Un video diventato virale mostra un gruppo di giovani siciliani nella metropolitana di Bangkok che urla e insulta una passeggera. L'ambasciata italiana ha condannato il comportamento e chiesto scusa al popolo thailandese.
Un video diventato virale sui social network ha innescato un caso diplomatico tra Italia e Thailandia. Le immagini mostrano un gruppo di studenti italiani, minorenni, a bordo della metropolitana sopraelevata di Bangkok mentre urlano e disturbano gli altri passeggeri. Quando una donna ha chiesto loro di abbassare la voce, i ragazzi hanno reagito con insulti, linguaggio offensivo e gesti osceni, filmando la scena con i telefoni cellulari. Lo scontro è proseguito anche dopo la discesa dal treno, con colpi battuti contro i finestrini e ulteriori provocazioni.
La diffusione del filmato ha suscitato l'indignazione dei thailandesi, che a migliaia hanno preso d'assalto i profili social dell'ambasciata italiana a Bangkok, chiedendo un'indagine. In risposta, la rappresentanza diplomatica ha pubblicato un comunicato ufficiale di scuse sulla propria pagina Facebook. «L'Ambasciata italiana a Bangkok esprime il proprio profondo rammarico per l'evento e condanna con fermezza il comportamento inappropriato di un gruppo di turisti italiani», si legge nella nota. L'ambasciata ha inoltre porgato «sincere scuse al popolo thailandese e a tutte le persone coinvolte».
Il comunicato ha sottolineato che il gesto non rappresenta il popolo italiano, né riflette i valori di rispetto reciproco, amicizia e cortesia che da sempre caratterizzano le relazioni tra i due Paesi. La reazione dell'opinione pubblica thailandese è stata particolarmente forte: molti hanno criticato la condotta degli studenti, ritenendola offensiva verso la cultura locale, basata sul rispetto e l'armonia sociale. L'episodio è stato ripreso anche dai quotidiani thailandesi, amplificando la portata della vicenda.
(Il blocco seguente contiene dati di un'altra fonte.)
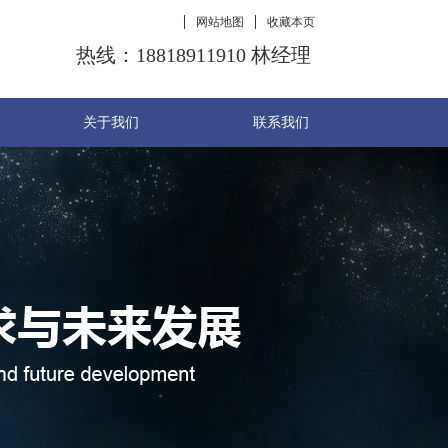
网站地图
收藏本页
热线：18818911910 林经理
关于我们
联系我们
Dopo ulteriori commenti negativi, quattro ragazzi che si sono autodefiniti «leader del gruppo» hanno pubblicato un video di scuse rivolto al popolo thailandese, riconoscendo l'irrispettosità del comportamento. Anche il tour operator specializzato in viaggi di istruzione, che organizzava l'esperienza per conto della scuola Trinity nell'ambito del progetto «EstateInsieme», ha diffuso una nota ufficiale. L'agenzia ha dichiarato che il comportamento di alcuni partecipanti non rispecchia i valori promossi da oltre vent'anni di attività in Thailandia e ha espresso rispetto per il Paese e la sua gente.
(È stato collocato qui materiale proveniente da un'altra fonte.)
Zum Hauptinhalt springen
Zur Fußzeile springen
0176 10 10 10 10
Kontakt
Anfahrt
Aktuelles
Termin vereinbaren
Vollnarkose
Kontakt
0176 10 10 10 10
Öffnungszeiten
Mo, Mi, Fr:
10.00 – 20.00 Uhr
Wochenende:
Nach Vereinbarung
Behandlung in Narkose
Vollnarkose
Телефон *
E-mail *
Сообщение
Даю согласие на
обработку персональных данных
L'operatore ha inoltre precisato che il gruppo era composto da giovani studenti, molti minorenni, impegnati in un viaggio finalizzato alla scoperta di una nuova cultura e allo sviluppo del rispetto verso il Paese ospitante. «Come può accadere con gruppi di giovani, l'entusiasmo del momento può talvolta portare a un'eccessiva vivacità negli spazi pubblici», si legge nella dichiarazione. L'agenzia ha comunque condannato i gesti inappropriati, ribadendo che non rappresentano i valori della maggioranza dei partecipanti né quelli del tour operator.
La vicenda ha riacceso il dibattito sul comportamento dei turisti italiani all'estero e sull'importanza di rispettare le usanze locali. Le scuse diplomatiche e quelle degli organizzatori sembrano aver placato in parte le polemiche, ma l'episodio resta un monito per chi viaggia in contesti culturali diversi. L'ambasciata italiana a Bangkok ha assicurato che seguirà l'evolversi della situazione, confermando l'impegno a mantenere buone relazioni bilaterali.